═════ Data under study ═════

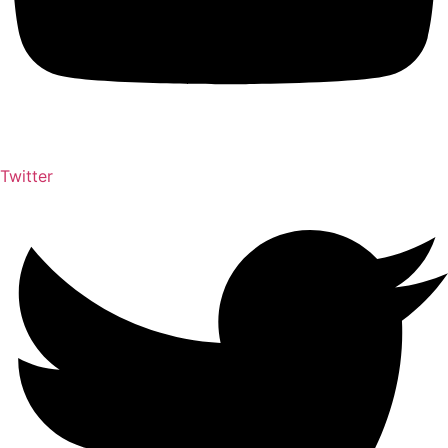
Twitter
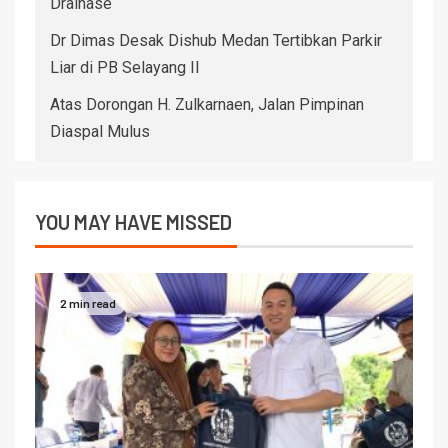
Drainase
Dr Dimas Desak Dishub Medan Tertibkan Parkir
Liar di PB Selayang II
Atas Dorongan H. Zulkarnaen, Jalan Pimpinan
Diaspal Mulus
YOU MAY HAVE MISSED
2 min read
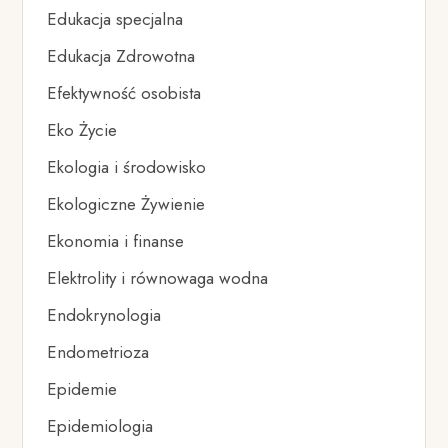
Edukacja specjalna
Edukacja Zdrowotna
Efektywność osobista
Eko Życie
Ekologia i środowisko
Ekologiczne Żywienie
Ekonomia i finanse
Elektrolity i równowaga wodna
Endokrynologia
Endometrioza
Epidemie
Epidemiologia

═════
═════ Data under study ═════

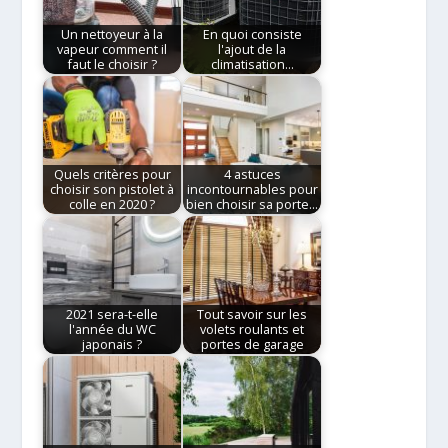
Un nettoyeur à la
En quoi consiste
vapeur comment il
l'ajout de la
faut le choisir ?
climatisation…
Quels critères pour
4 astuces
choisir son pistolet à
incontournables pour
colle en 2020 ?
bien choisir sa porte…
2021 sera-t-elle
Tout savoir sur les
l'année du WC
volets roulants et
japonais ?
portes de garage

═════

Problem description:
Wherever the string "Edukacja" occurs in the records above, copy that line.

The answer:
Edukacja specjalna
Edukacja Zdrowotna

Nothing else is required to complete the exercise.